Lorsque les Guanches sont définitivement vaincus par les Espagnols, Tenerife devient une base importante sur la voie de navigation entre l’Espagne et les Amériques. La Laguna devient alors la capitale de Tenerife.
Au cours des siècles, on retrouve des noms très connus associés à l’histoire de l’île de Tenerife.
Ainsi, l'Angleterre, qui avait aussi des intérêts dans le nouveau monde, commençait à convoiter les Iles Canaries. Et, en avril 1657, l'un des plus importants commandants militaires du Commonwealth d'Angleterre, l’amiral Robert Blake remporta la dernière victoire de sa carrière en anéantissant un convoi d'or espagnol lors de la bataille de Santa Cruz de Ténérife.
Puis, en 1797, le plus illustre amiral britannique, Horatio Nelson, celui-là même qui s’illustra à la célèbre bataille de Trafalgar, perd son bras droit lors d'une attaque infructueuse lancée contre Santa Cruz de Tenerife, la principale défaite que connut Nelson lors de sa carrière militaire.
C’est en 1822 que Santa Cruz de Tenerife devient la capitale de l'ensemble de l'archipel des Canaries, statut qu’elle conservera seule jusqu'en 1927, année à laquelle se fait le partage de l'archipel en deux provinces: Las Palmas de Gran Canaria est alors la capitale de la province orientale et Santa Cruz de Tenerife, celle de la province occidentale.
C’est également depuis Tenerife que le général Franco lança son putsch en 1936. La guerre civile espagnole qui suivit se déroula de juillet 1936 à avril 1939, s'achevant par la défaite des républicains et l'établissement de la dictature de Franco, qui conserva le pouvoir absolu jusqu'à sa mort en 1975. Par contre, même si cette guerre civile espagnole n'atteignit pas les Iles Canaries, elles eurent à en souffrir car l'isolement économique sous la dictature de Franco eu des conséquences très négatives. À cette époque, seules des bananes furent exportées vers le continent.
En 1975, après le retour à la démocratie, Tenerife et les autres îles de l'archipel obtinrent plus d'autonomie et le tourisme pris de plus en plus d'importance.
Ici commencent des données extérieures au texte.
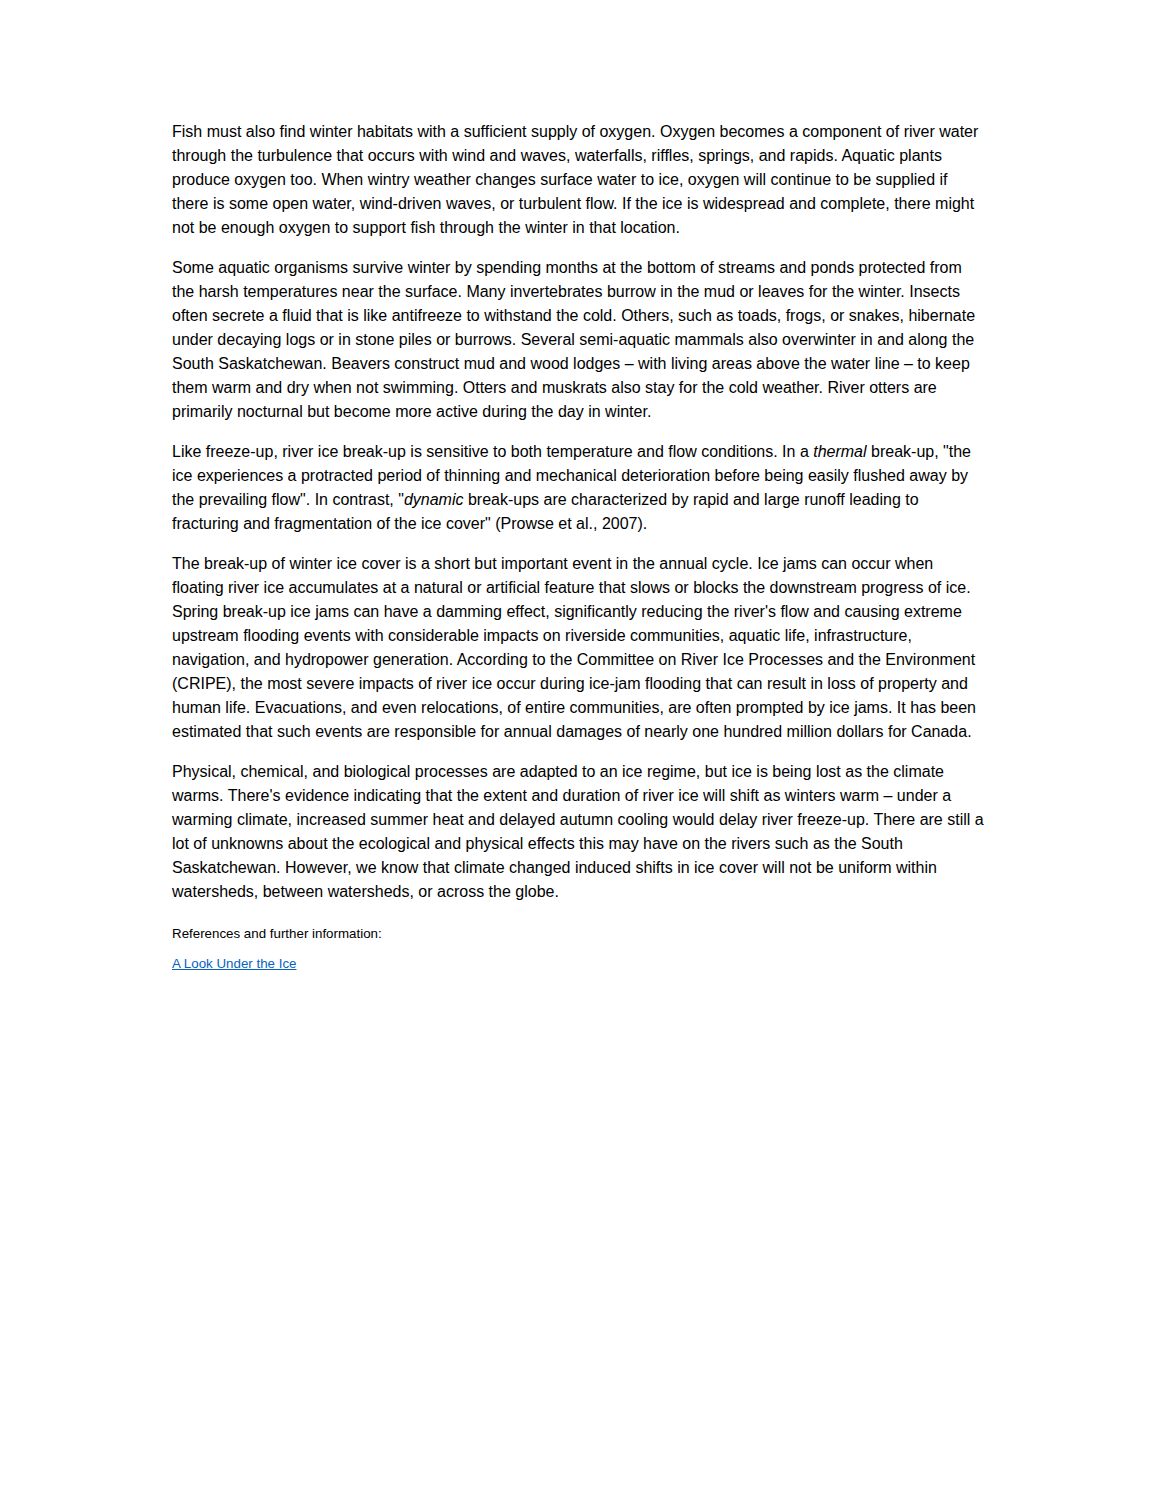Fish must also find winter habitats with a sufficient supply of oxygen. Oxygen becomes a component of river water through the turbulence that occurs with wind and waves, waterfalls, riffles, springs, and rapids. Aquatic plants produce oxygen too. When wintry weather changes surface water to ice, oxygen will continue to be supplied if there is some open water, wind-driven waves, or turbulent flow. If the ice is widespread and complete, there might not be enough oxygen to support fish through the winter in that location.
Some aquatic organisms survive winter by spending months at the bottom of streams and ponds protected from the harsh temperatures near the surface. Many invertebrates burrow in the mud or leaves for the winter. Insects often secrete a fluid that is like antifreeze to withstand the cold. Others, such as toads, frogs, or snakes, hibernate under decaying logs or in stone piles or burrows. Several semi-aquatic mammals also overwinter in and along the South Saskatchewan. Beavers construct mud and wood lodges – with living areas above the water line – to keep them warm and dry when not swimming. Otters and muskrats also stay for the cold weather. River otters are primarily nocturnal but become more active during the day in winter.
Like freeze-up, river ice break-up is sensitive to both temperature and flow conditions. In a thermal break-up, "the ice experiences a protracted period of thinning and mechanical deterioration before being easily flushed away by the prevailing flow". In contrast, "dynamic break-ups are characterized by rapid and large runoff leading to fracturing and fragmentation of the ice cover" (Prowse et al., 2007).
The break-up of winter ice cover is a short but important event in the annual cycle. Ice jams can occur when floating river ice accumulates at a natural or artificial feature that slows or blocks the downstream progress of ice. Spring break-up ice jams can have a damming effect, significantly reducing the river's flow and causing extreme upstream flooding events with considerable impacts on riverside communities, aquatic life, infrastructure, navigation, and hydropower generation. According to the Committee on River Ice Processes and the Environment (CRIPE), the most severe impacts of river ice occur during ice-jam flooding that can result in loss of property and human life. Evacuations, and even relocations, of entire communities, are often prompted by ice jams. It has been estimated that such events are responsible for annual damages of nearly one hundred million dollars for Canada.
Physical, chemical, and biological processes are adapted to an ice regime, but ice is being lost as the climate warms. There's evidence indicating that the extent and duration of river ice will shift as winters warm – under a warming climate, increased summer heat and delayed autumn cooling would delay river freeze-up. There are still a lot of unknowns about the ecological and physical effects this may have on the rivers such as the South Saskatchewan. However, we know that climate changed induced shifts in ice cover will not be uniform within watersheds, between watersheds, or across the globe.
References and further information:
A Look Under the Ice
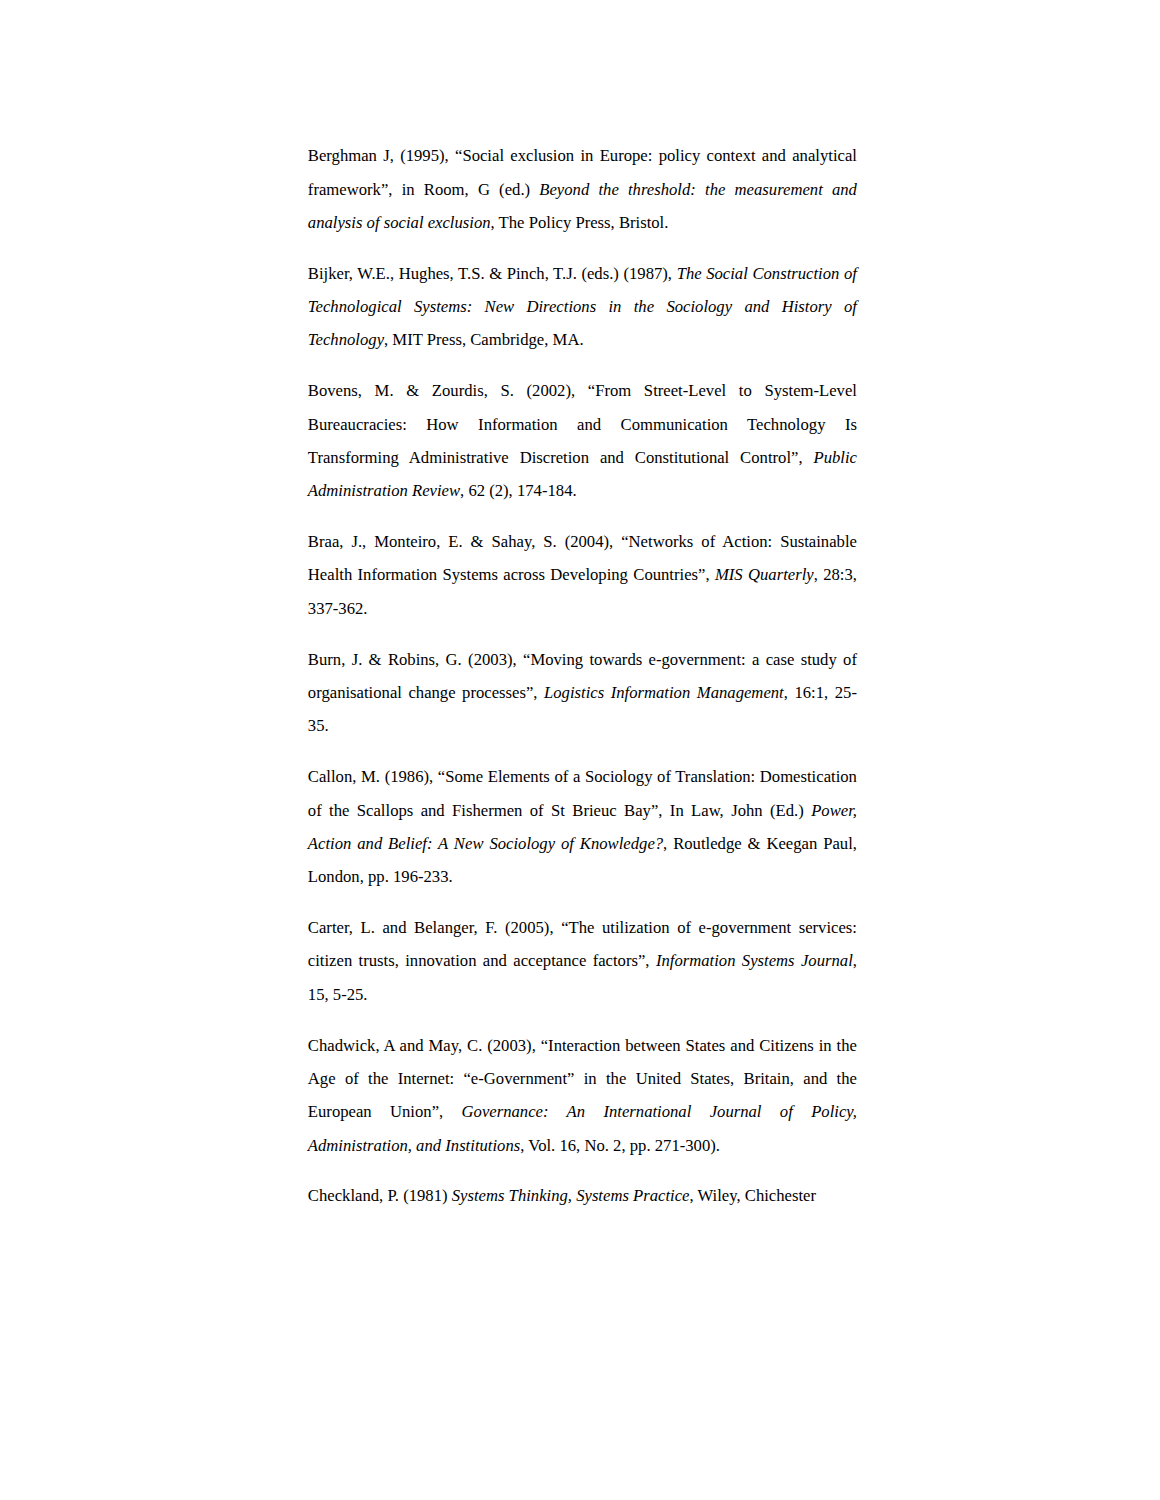Berghman J, (1995), “Social exclusion in Europe: policy context and analytical framework”, in Room, G (ed.) Beyond the threshold: the measurement and analysis of social exclusion, The Policy Press, Bristol.
Bijker, W.E., Hughes, T.S. & Pinch, T.J. (eds.) (1987), The Social Construction of Technological Systems: New Directions in the Sociology and History of Technology, MIT Press, Cambridge, MA.
Bovens, M. & Zourdis, S. (2002), “From Street-Level to System-Level Bureaucracies: How Information and Communication Technology Is Transforming Administrative Discretion and Constitutional Control”, Public Administration Review, 62 (2), 174-184.
Braa, J., Monteiro, E. & Sahay, S. (2004), “Networks of Action: Sustainable Health Information Systems across Developing Countries”, MIS Quarterly, 28:3, 337-362.
Burn, J. & Robins, G. (2003), “Moving towards e-government: a case study of organisational change processes”, Logistics Information Management, 16:1, 25-35.
Callon, M. (1986), “Some Elements of a Sociology of Translation: Domestication of the Scallops and Fishermen of St Brieuc Bay”, In Law, John (Ed.) Power, Action and Belief: A New Sociology of Knowledge?, Routledge & Keegan Paul, London, pp. 196-233.
Carter, L. and Belanger, F. (2005), “The utilization of e-government services: citizen trusts, innovation and acceptance factors”, Information Systems Journal, 15, 5-25.
Chadwick, A and May, C. (2003), “Interaction between States and Citizens in the Age of the Internet: “e-Government” in the United States, Britain, and the European Union”, Governance: An International Journal of Policy, Administration, and Institutions, Vol. 16, No. 2, pp. 271-300).
Checkland, P. (1981) Systems Thinking, Systems Practice, Wiley, Chichester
Et pour illustrer cette dernière affirmation, nous, croisiéristes de l’Equinox, sommes, en ce beau matin de novembre, venus grossir un peu plus l’afflux touristique de cette belle île!
Pour cette dernière escale nous serons en agréable compagnie puisque nous avons choisi, nos amis et nous, la même excursion intitulée « Canadas del Teide ».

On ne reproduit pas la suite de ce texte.